[REQUIRED ACTIONS]
A: Please extract the passage of the article on AI and company productivity from "Amazon Proteus robots" to "the firm found.", copying it word for word.
B: Translate this sentence from the article on AI and company productivity into Spanish: "The broad market index is up 74% since ChatGPT’s 2022 launch, while the Russell is only up 39%."

[DOCUMENT EXCERPT]

• • • • • • •

AI is driving huge productivity gains for large companies while small companies get left behind

AI is driving huge productivity gains for large companies while small companies get left behind


Amazon Proteus robots demonstrate autonomous navigation using barcodes on the floor during the Delivering the Future event at the Amazon Robotics Innovation Hub in Westborough, Massachusetts, US, on Thursday, Nov. 10, 2022. 

Bloomberg | Bloomberg | Getty Images

Artificial intelligence is widening the productivity gap between large and small companies, lifting up bigger firms that are able to effectively scale the technology and cut costs tie to human workers.

Large-cap companies are seeing steady AI-related productivity gains since the release of OpenAI’s ChatGPT model in 2022 in terms of their real revenue per worker, according to a Wells Fargo analysis. Small-cap names are witnessing a decline over the same period, meanwhile, the firm found.

While productivity for the S&P 500 has soared 5.5% since ChatGPT, it’s down 12.3% for the Russell 2000,” Wells Fargo equity strategist Ohsung Kwon wrote in recent note to clients. “We see other examples of diverging trends in consumer, industrial, and financial markets.”

Wells Fargo analysis comparing real revenue per worker between Russell 2000 and S&P 500 indices

Wells Fargo

Breakthrough advancements in AI this year have led major corporations such as Amazon to notably go all-in on the technology, finding ways to eliminate human roles that can be replaced by AI machines.

The performance of the S&P 500 versus the Russell 2000 small-cap index reflect this divergence in productivity gains. The broad market index is up 74% since ChatGPT’s 2022 launch, while the Russell is only up 39%.

The biggest U.S. companies have been internally deploying AI tools over the past few years to improve their productivity, supply chains and, in some cases, cut headcount. A World Economic Forum survey published at the start of 2025 found that roughly 40% of companies around the world expect to reduce their workforces over the next five years in roles where AI can automate tasks.

Layoffs this year have been on the rise with several big-name companies, including Target, Meta, Starbucks, Oracle, Microsoft and UPS, having announced significant, and sometimes historic, cuts to their total headcount. Companies have mostly cited efforts to streamline operations and growth strategy as reasons for cuts, but many are nodding to AI as part of the reason that human worker roles can be axed now or in the future.

• • • • • • •

[EXTRACTED RECORDS]

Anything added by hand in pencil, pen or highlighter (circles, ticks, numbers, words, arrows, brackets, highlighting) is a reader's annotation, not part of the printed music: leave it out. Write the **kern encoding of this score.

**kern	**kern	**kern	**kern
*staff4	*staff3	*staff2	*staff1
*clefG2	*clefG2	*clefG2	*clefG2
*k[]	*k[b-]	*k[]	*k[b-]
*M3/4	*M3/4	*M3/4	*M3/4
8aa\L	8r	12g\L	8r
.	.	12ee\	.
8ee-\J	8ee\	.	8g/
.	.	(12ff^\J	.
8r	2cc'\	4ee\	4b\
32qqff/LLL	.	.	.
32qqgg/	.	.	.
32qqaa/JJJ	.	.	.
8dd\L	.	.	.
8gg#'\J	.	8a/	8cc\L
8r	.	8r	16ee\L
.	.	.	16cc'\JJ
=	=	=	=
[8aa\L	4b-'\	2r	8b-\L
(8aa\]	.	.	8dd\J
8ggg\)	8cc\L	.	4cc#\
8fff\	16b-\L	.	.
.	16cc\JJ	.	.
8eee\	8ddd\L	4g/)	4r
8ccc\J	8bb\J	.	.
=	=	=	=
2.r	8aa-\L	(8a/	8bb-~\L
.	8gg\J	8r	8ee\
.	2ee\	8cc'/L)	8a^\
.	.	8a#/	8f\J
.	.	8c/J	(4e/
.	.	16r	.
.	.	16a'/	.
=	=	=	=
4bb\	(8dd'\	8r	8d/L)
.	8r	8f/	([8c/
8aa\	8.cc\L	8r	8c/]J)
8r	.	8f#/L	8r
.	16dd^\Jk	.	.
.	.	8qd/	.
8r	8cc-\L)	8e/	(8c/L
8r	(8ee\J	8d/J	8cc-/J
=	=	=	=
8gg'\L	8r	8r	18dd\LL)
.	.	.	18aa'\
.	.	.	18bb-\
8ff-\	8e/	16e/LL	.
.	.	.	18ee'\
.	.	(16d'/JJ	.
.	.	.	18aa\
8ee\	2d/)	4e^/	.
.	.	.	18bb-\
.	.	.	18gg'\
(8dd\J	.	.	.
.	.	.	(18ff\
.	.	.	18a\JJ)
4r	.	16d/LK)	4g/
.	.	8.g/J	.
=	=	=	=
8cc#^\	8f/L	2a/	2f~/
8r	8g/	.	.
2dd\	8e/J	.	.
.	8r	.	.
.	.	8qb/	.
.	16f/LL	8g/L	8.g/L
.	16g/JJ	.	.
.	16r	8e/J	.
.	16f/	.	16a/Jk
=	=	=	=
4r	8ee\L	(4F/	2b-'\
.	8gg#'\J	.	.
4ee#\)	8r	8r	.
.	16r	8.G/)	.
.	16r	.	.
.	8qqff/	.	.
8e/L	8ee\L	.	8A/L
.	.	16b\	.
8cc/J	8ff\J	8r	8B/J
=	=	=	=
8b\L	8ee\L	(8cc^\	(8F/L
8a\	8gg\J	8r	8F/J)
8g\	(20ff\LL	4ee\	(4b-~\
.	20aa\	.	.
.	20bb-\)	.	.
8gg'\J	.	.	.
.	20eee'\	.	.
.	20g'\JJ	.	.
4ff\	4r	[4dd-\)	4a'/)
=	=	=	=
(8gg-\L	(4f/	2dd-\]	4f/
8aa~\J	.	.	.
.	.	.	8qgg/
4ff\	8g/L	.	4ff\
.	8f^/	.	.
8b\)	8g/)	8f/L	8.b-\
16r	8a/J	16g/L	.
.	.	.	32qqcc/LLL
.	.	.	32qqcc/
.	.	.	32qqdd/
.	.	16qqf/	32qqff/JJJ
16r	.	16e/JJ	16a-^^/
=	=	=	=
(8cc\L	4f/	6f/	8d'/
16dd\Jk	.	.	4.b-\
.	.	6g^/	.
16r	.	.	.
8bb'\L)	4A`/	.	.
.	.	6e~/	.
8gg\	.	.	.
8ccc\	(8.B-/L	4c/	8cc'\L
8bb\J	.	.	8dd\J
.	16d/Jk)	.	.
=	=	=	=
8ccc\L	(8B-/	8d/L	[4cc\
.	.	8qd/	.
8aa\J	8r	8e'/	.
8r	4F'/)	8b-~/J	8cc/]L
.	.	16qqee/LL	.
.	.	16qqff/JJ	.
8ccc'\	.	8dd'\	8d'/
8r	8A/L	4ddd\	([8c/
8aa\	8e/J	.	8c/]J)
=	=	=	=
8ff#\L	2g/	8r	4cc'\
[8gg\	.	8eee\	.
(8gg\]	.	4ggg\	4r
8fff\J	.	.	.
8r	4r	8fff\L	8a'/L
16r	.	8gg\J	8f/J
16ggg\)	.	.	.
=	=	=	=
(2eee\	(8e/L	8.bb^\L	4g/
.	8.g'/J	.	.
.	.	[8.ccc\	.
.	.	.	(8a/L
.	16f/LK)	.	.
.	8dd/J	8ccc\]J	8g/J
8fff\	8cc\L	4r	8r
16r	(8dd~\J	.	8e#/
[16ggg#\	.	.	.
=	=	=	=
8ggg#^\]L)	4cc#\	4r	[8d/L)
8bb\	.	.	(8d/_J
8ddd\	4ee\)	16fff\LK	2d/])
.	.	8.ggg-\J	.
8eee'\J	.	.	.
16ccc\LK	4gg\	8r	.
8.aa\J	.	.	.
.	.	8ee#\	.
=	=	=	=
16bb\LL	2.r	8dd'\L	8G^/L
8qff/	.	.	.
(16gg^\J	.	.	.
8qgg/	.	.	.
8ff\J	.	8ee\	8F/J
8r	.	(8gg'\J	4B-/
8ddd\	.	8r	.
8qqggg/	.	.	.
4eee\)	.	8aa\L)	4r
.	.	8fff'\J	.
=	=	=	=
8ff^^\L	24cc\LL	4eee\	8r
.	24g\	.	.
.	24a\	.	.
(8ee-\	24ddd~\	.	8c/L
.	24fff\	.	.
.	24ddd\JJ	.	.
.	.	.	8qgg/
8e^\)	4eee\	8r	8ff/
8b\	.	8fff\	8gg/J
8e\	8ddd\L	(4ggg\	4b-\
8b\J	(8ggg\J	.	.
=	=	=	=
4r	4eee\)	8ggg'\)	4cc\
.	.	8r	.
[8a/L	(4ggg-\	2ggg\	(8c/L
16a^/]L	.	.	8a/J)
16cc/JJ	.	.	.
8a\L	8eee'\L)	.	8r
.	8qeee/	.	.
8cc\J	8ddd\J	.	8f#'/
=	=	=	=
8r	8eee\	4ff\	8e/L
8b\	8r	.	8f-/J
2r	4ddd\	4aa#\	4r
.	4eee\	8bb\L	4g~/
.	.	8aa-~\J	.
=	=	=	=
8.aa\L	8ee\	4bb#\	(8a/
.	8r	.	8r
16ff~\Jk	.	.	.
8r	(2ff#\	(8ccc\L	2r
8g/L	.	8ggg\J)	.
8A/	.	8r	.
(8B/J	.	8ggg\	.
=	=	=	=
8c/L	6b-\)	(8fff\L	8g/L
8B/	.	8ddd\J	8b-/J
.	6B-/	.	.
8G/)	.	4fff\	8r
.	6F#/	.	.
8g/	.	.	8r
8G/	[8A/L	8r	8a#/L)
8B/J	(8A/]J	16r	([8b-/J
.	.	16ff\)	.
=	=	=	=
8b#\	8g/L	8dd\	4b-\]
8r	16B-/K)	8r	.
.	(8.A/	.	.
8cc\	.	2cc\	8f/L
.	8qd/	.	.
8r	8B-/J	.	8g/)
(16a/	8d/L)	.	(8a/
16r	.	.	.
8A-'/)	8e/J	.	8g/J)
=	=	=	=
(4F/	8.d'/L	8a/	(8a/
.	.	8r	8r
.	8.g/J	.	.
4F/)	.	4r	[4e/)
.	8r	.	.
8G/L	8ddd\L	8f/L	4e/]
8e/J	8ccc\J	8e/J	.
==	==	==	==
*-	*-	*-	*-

• • • • • • •

[ANSWERS PROVIDED]
A:
Amazon Proteus robots demonstrate autonomous navigation using barcodes on the floor during the Delivering the Future event at the Amazon Robotics Innovation Hub in Westborough, Massachusetts, US, on Thursday, Nov. 10, 2022. 

Bloomberg | Bloomberg | Getty Images

Artificial intelligence is widening the productivity gap between large and small companies, lifting up bigger firms that are able to effectively scale the technology and cut costs tie to human workers.

Large-cap companies are seeing steady AI-related productivity gains since the release of OpenAI’s ChatGPT model in 2022 in terms of their real revenue per worker, according to a Wells Fargo analysis. Small-cap names are witnessing a decline over the same period, meanwhile, the firm found.

B: El índice del mercado amplio ha subido un 74% desde el lanzamiento de ChatGPT en 2022, mientras que el Russell solo ha subido un 39%.